Die Feinarbeit an Sinclair, Ehrenburg und weiteren Umschlägen machte die Papierrestauratorin Vendulka Cejchan. "Die Schutzumschläge wiesen zahlreiche Knicke, Risse und Fehlstellen auf", beschreibt sie den Zustand der Objekte vor der Restaurierung. "Entlang des Umbugs um die Vorderkanten der Deckel war das Papier oft abgebaut und in der obersten Schicht gebrochen." Nach der Reinigung und Glättung verklebte Cejchan Risskanten und sicherte sie auf der Rückseite mit dünnen Japanpapierstreifen – immer im Rahmen des Möglichen und Nötigen. "Bezüglich der Fehlstellenergänzung hatte die Klassifizierung der Schutzumschläge als ästhetische und visuelle Entität obersten Stellenwert, vergleichbar eher mit einer Druckgrafik als mit einem rein mechanischen Einbandschutz." Aus einer Palette farbig getönter Japanpapiere stellte Cejchan die Ergänzungen aus mehreren Schichten zusammen, wobei sie die Farbigkeit an die Umgebung der Fehlstelle anpasste.
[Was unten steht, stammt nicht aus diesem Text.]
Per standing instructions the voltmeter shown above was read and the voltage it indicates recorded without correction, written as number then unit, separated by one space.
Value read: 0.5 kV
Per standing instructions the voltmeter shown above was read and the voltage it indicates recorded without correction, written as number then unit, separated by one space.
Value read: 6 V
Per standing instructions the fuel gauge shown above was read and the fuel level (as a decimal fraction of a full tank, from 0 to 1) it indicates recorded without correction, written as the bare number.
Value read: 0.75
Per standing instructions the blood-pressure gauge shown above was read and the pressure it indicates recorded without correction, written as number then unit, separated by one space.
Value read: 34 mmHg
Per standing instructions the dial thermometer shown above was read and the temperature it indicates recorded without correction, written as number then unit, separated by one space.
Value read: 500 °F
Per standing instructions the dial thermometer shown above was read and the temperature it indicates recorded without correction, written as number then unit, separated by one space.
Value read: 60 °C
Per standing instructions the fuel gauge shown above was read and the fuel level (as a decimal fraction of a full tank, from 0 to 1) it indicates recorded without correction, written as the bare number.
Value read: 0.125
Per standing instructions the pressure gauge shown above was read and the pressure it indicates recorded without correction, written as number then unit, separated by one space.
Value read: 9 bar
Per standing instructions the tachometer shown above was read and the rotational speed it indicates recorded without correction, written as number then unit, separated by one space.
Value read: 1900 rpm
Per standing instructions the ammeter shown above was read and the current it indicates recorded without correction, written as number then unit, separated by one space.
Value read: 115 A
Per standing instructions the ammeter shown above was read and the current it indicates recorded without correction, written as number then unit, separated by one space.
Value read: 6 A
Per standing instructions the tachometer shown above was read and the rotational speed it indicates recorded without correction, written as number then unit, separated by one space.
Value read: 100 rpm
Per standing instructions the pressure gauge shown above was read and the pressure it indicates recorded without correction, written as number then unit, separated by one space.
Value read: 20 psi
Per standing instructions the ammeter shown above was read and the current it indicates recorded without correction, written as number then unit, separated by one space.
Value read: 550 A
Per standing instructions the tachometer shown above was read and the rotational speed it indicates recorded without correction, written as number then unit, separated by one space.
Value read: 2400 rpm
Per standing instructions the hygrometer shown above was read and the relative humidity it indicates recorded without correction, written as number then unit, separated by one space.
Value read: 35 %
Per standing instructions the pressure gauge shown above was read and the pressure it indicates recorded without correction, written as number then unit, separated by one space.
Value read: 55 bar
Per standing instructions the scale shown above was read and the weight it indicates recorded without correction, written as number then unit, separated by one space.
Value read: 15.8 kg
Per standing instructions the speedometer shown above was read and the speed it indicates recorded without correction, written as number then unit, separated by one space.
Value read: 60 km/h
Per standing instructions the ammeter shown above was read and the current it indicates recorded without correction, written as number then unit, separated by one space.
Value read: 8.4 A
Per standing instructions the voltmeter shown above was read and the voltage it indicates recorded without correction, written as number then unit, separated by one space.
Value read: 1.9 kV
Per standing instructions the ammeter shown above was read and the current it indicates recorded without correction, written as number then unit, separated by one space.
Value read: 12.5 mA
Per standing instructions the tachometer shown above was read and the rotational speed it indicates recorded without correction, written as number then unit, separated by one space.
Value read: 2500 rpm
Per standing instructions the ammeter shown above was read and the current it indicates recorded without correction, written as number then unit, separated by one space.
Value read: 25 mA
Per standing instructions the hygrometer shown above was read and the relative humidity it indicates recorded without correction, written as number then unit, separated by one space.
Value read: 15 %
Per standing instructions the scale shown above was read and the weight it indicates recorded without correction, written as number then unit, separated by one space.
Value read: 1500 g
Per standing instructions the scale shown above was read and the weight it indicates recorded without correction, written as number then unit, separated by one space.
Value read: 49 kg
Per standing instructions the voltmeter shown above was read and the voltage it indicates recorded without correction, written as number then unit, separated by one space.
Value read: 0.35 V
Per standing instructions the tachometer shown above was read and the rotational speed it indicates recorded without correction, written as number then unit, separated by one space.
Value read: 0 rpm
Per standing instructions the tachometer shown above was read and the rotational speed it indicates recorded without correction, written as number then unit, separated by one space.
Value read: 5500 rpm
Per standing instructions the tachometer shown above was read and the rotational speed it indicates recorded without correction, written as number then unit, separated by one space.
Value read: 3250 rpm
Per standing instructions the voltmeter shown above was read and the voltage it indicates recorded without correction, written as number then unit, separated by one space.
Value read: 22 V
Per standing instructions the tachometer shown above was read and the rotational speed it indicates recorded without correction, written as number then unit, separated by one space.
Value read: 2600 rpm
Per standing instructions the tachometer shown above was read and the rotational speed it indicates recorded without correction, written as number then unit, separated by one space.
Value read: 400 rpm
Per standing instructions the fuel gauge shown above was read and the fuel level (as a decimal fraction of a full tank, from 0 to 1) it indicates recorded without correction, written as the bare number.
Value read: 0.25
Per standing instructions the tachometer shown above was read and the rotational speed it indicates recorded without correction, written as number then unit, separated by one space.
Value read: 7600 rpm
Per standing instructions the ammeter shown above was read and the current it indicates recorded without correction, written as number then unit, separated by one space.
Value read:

Restaurierung und Ausstellung werden zusammengedacht

Im Vorfeld der Restaurierung waren neben den geplanten konservatorischen Maßnahmen auch konzeptuelle Aspekte zu klären. Da einige der Schutzumschläge in die Ausstellung wandern sollten, musste entschieden werden, welche Objekt- oder Gestaltungselemente im Fokus stehen sollten. "Ein Beispiel wäre ein Farbverlauf auf einem Umschlag vom Rücken zur Titelseite", erklärt Ingeborg Fries. "Da müssten wir z. B. klären, was ausgestellt werden und daher perfekt aussehen soll: der Rücken oder die Titelseite?" Die Kommunikation mit der Sammlungsabteilung der Akademie sei deshalb sehr wichtig gewesen.

Heartfield Buchumschlag
Der Schutzumschlag zu Sinclairs Roman "Petroleum" nach der Restaurierung. © The Heartfield Community of Heirs / VG Bild-Kunst, Bonn 2020. Akademie der Künste, Berlin, Foto: Vendulka Cejchan

Nach Abschluss der Restaurierung wurden die Umschläge wieder um die Bücher gelegt. Im Magazin werden sie zusätzlich durch einen maßgefertigten Schuber aus säurefreiem Karton geschützt. Der Umschlagszustand wurde im elektronischen Bibliothekskatalog der Akademie vermerkt. Einen Überblick über diese und andere Objekte gibt der Bestandskatalog Heartfield Online, in dem der gesamte bildkünstlerische Nachlass des Grafikers verzeichnet ist. Die Datenbank mit über 6.200 Werken ist frei zugänglich und lässt sich auch nach Materialgruppen durchsuchen. Schutzumschläge verschiedener Schaffensperioden und Verlage können so miteinander verglichen werden.

Besonders eindrucksvoll ist die Originalität von Heartfields Entwürfen. "Sein Ziel war es nicht, täuschend realistische Bilderfindungen zu kreieren, sondern durch nachvollziehbare Interventionen auf die Wahrheit hinter der Lüge hinzuweisen", meint Anna Schultz. "Er wollte Manipulation sichtbar machen." Was im Fall der politischen Grafiken und Fotocollagen des Künstlers augenfällig ist, lässt sich auch an den Buchumschlägen ablesen. Die Erkenntnis, dass Erdöl nicht nur Reichtum beschert, steht am Ende von Sinclairs Roman Petroleum (1927). Heartfield fasst sie auf dem Umschlag zusammen: Wer Erdöl fördert, sitzt im Käfig – wenn auch in einem goldenen.